Sunday, February 27, 2011

Syria/Charlie Sheen/Stephen Walt

Elliot Ganchrow writes:

There was a great piece in Friday's New York Post in which Benny Avni asks the question as to why the US is not doing more to force out Assad in Syria. His point is that the Assad family have been brutal dictators in Syria (his father killed 40,000 people in 1982 to put down a rebellion), the seeds of rebellion are alive in Syria and that Syria with its nuclear plants being rebuilt and its sponsorship of Hamas and Hezbollah makes the Assad dictatorship one of the world's most dangerous regimes. Yet, if you take a look at this month's Vogue magazine (my wife gets the magazine and showed me the article), there is a puff piece on Assad's wife. She is portrayed as a woman of the world and Syria as a country for all cultures. Mrs. Assad tells the author that "There is a very big Jewish quarter in old Damascus." The only problem, as the author points out, is that the Jewish quarter consists of sealed up houses as most Jews left Syria in 1992. When you consider Syria's brutal repression of its citizens and its sponsorship of terror, it is shocking that the Assad family can pick up positive press. Shame on Vogue.
__________________________________________________________________________

I know that the ADL said that it was borderline anti-semitism, but it was mildly funny that Charlie Sheen insulted the executive producer of his tx show, Chuck Lorre, by calling him by his birth name, Chaim Levine. Mr. Levine may try to hide his Jewishness but ultimately the Charlie Sheens of the world will never let you forget from where you came, no matter what you change your name to.

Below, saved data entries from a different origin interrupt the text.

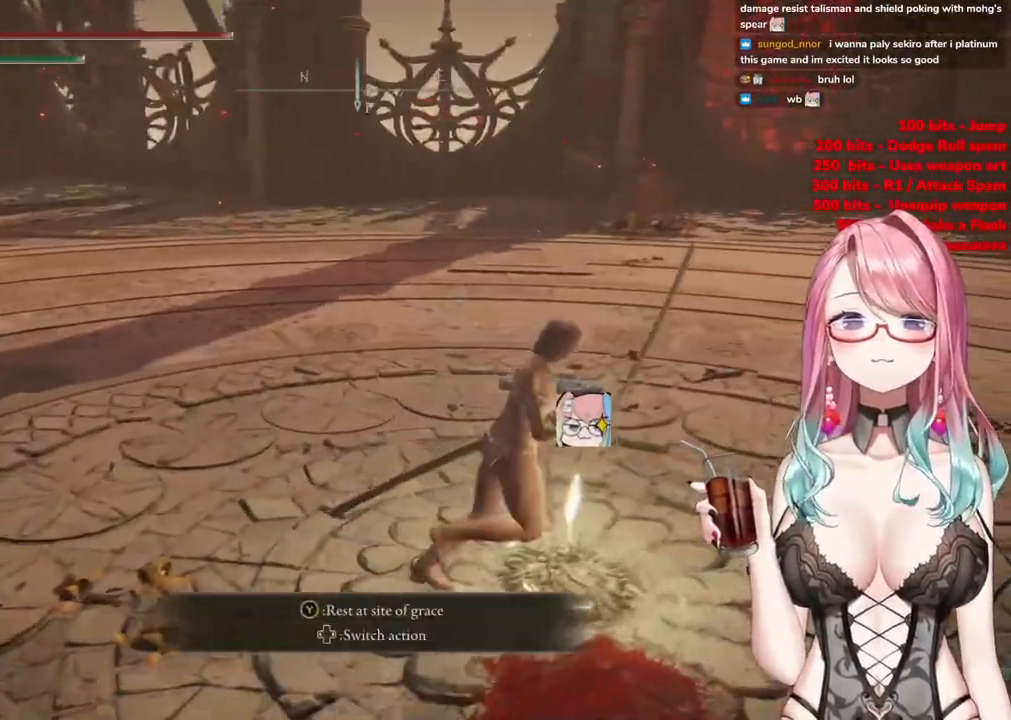
{"buttons": [], "left_stick": "center", "right_stick": "center", "events": [[33, "left_stick", "center"], [67, "TRIANGLE", "up"]]}
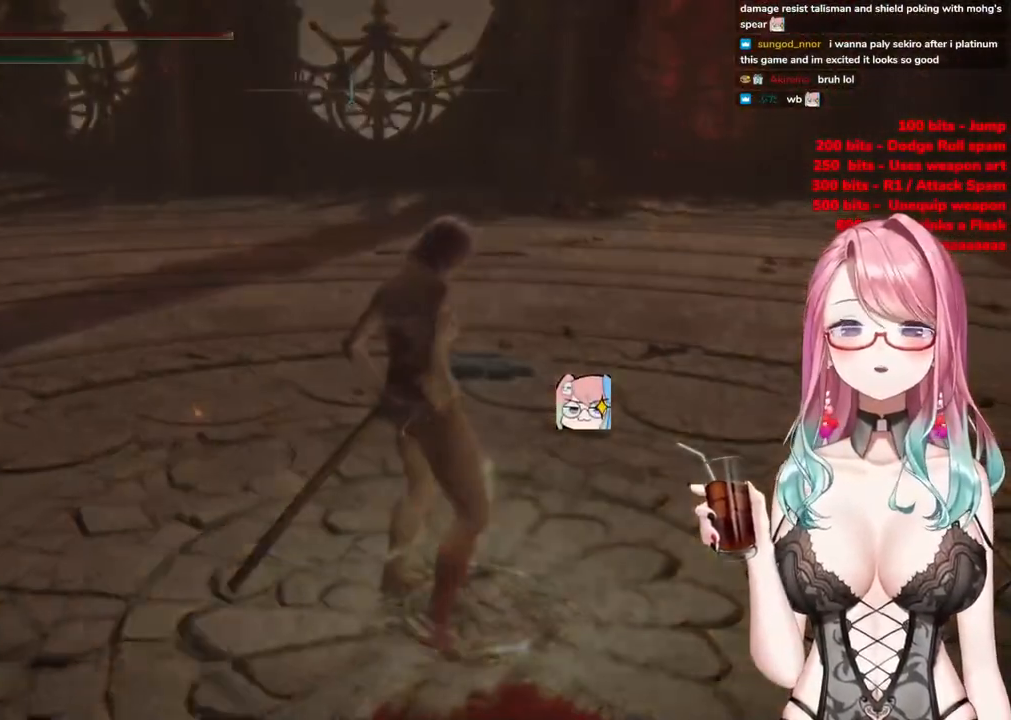
{"buttons": [], "left_stick": "up", "right_stick": "center", "events": [[301, "left_stick", "up"]]}
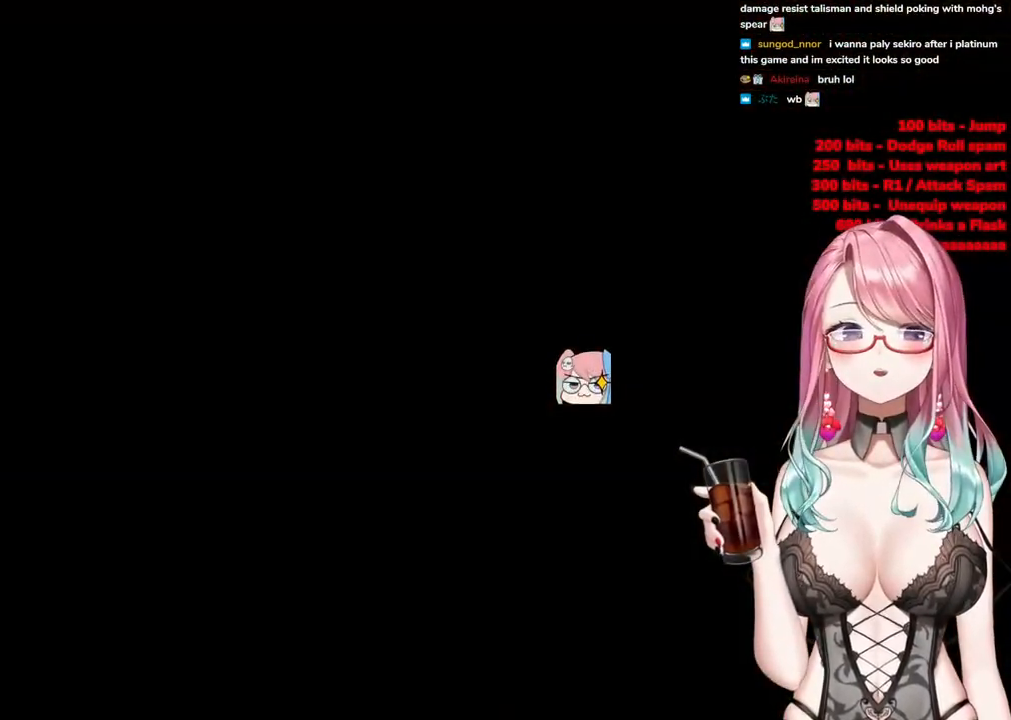
{"buttons": [], "left_stick": "center", "right_stick": "center", "events": [[100, "left_stick", "center"]]}
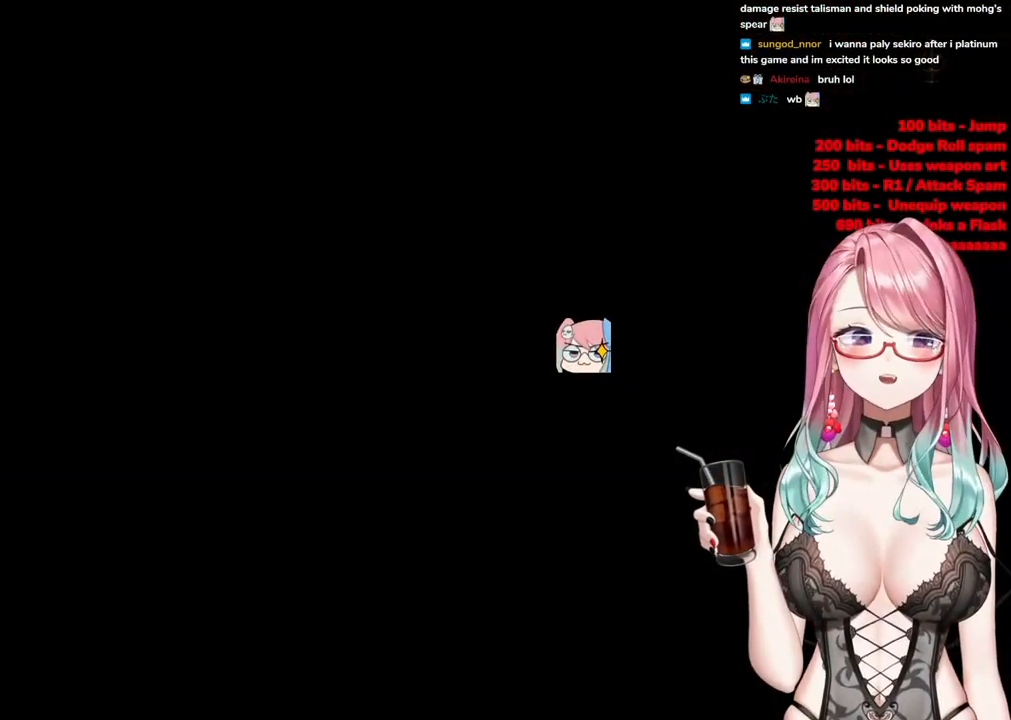
{"buttons": [], "left_stick": "center", "right_stick": "center", "events": []}
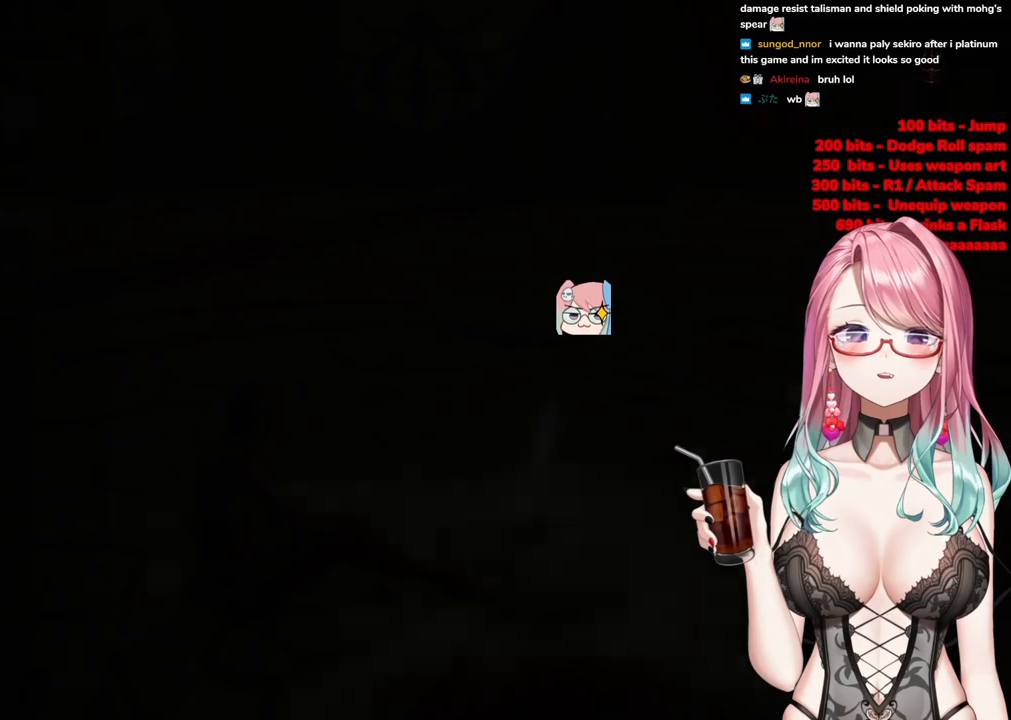
{"buttons": [], "left_stick": "center", "right_stick": "center", "events": []}
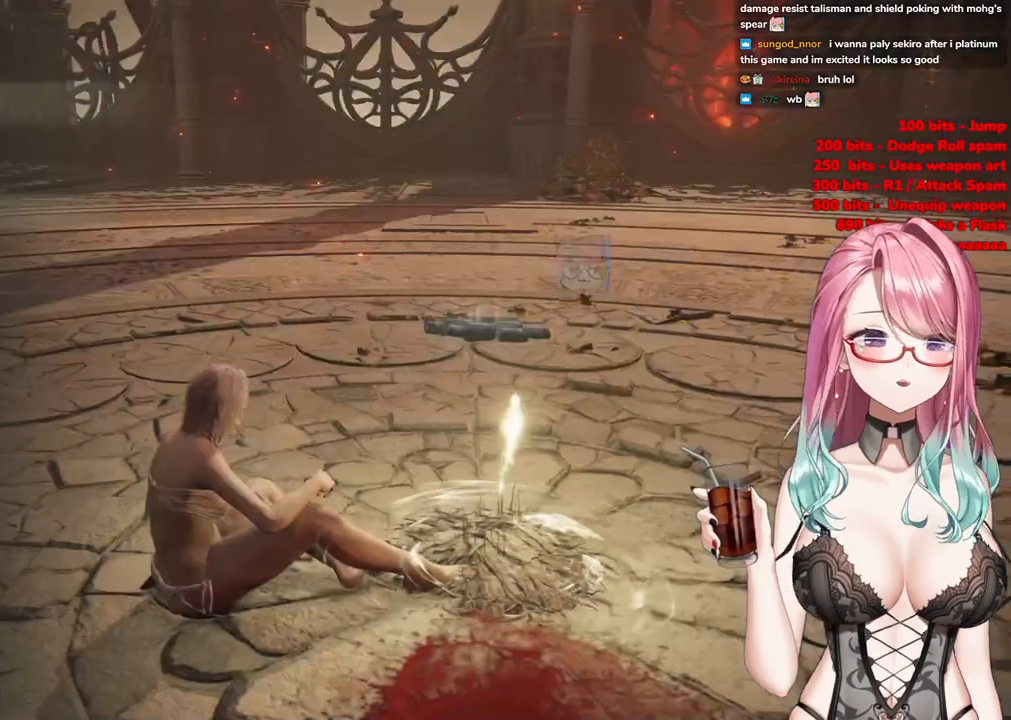
{"buttons": ["DPAD_DOWN"], "left_stick": "center", "right_stick": "center", "events": [[184, "DPAD_DOWN", "down"], [334, "DPAD_DOWN", "up"], [434, "DPAD_DOWN", "down"]]}
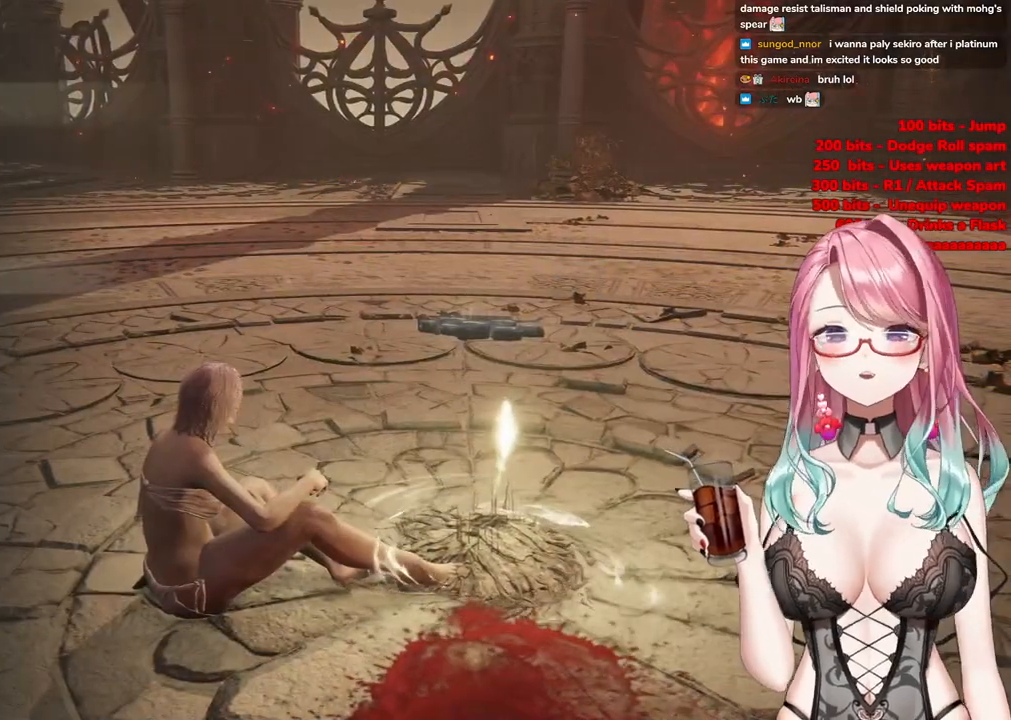
{"buttons": ["DPAD_UP"], "left_stick": "center", "right_stick": "center", "events": [[50, "DPAD_DOWN", "up"], [434, "DPAD_UP", "down"]]}
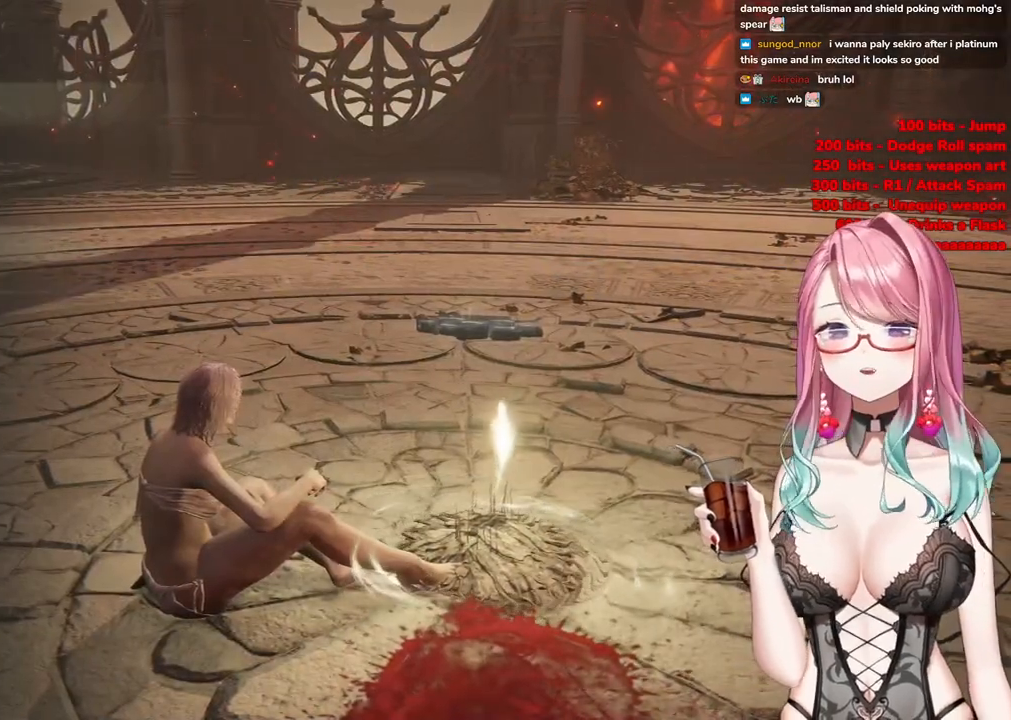
{"buttons": ["DPAD_DOWN"], "left_stick": "center", "right_stick": "center", "events": [[17, "DPAD_UP", "up"], [151, "DPAD_UP", "down"], [234, "DPAD_UP", "up"], [401, "DPAD_DOWN", "down"]]}
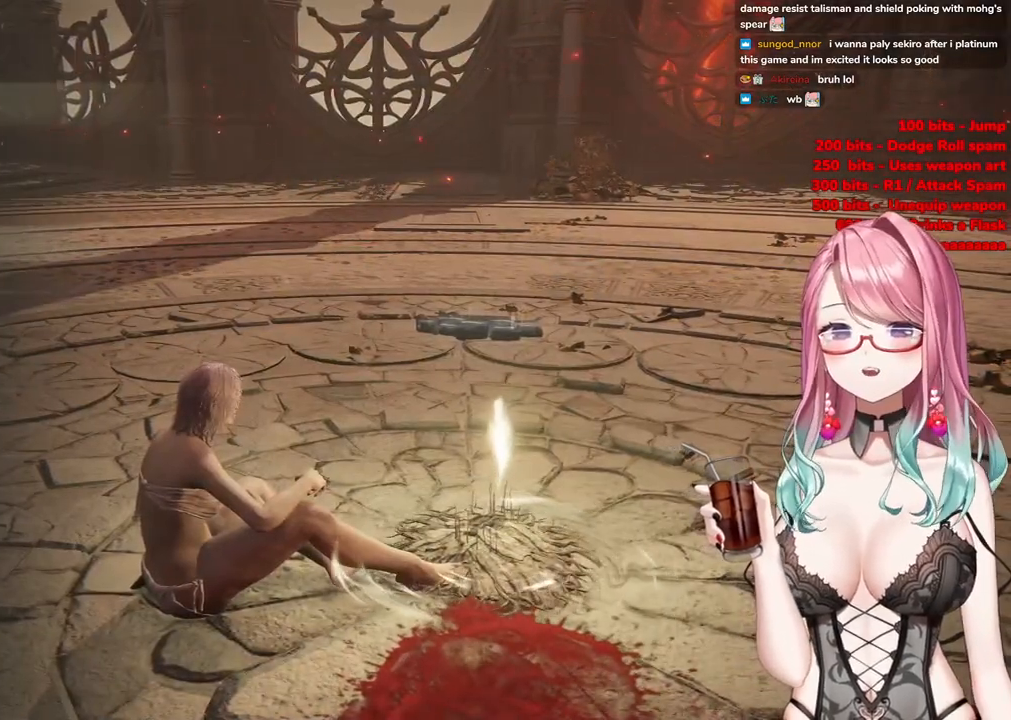
{"buttons": [], "left_stick": "center", "right_stick": "center", "events": [[67, "DPAD_DOWN", "up"], [300, "CROSS", "down"], [450, "CROSS", "up"]]}
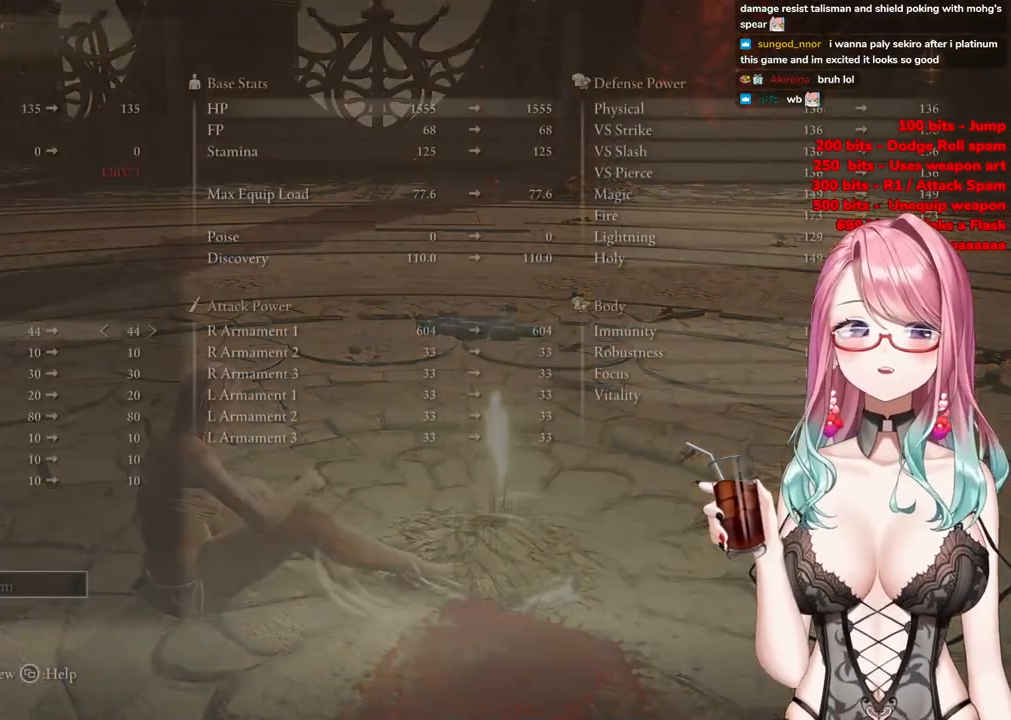
{"buttons": [], "left_stick": "center", "right_stick": "center", "events": []}
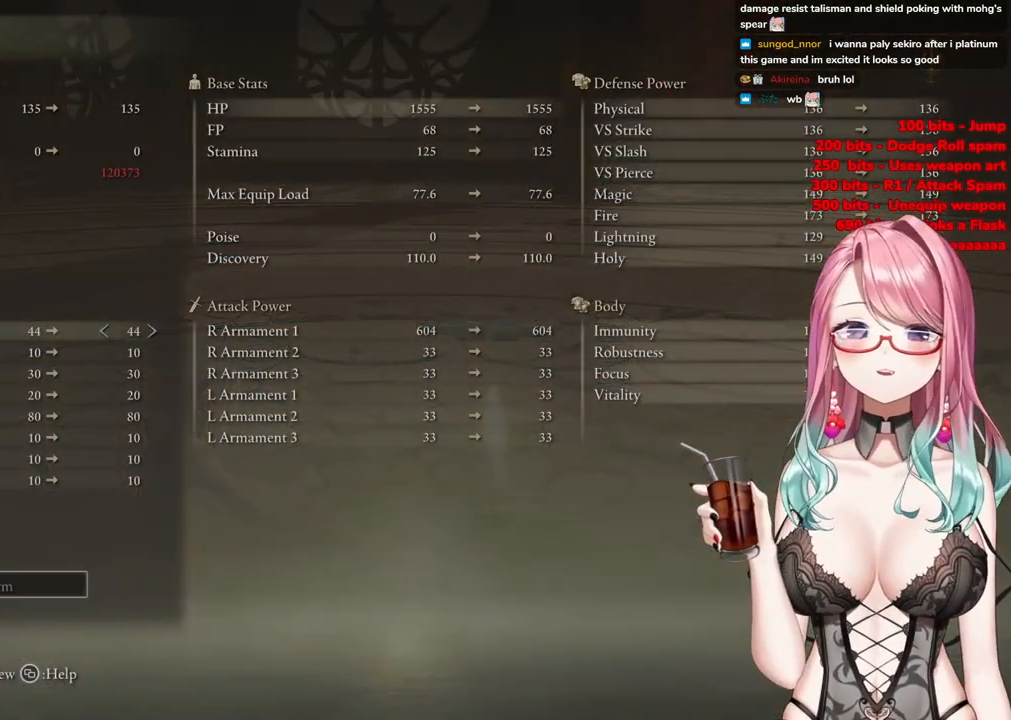
{"buttons": ["DPAD_DOWN"], "left_stick": "center", "right_stick": "center", "events": [[133, "CIRCLE", "down"], [300, "CIRCLE", "up"], [467, "DPAD_DOWN", "down"]]}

___________________________________________________________________________Wall Street Journal exposes the idiocy of Stephen Walt, the anti-semitic/arab shill who co-wrote "The Israel Lobby". This is what Walt said in January about Libya, "Athough Libya is far from a democracy, it also doesn't feel like other police states I have visited. I caught no whiff of an omnipresent security service- which is not to say that they aren't there... Nonetheless, Libya appears to be more open than contemporary Iran or China and the overall atmosphere seemed far less oppressive than most places I visited in the old Warsaw Pact..." Good call Mr. Walt.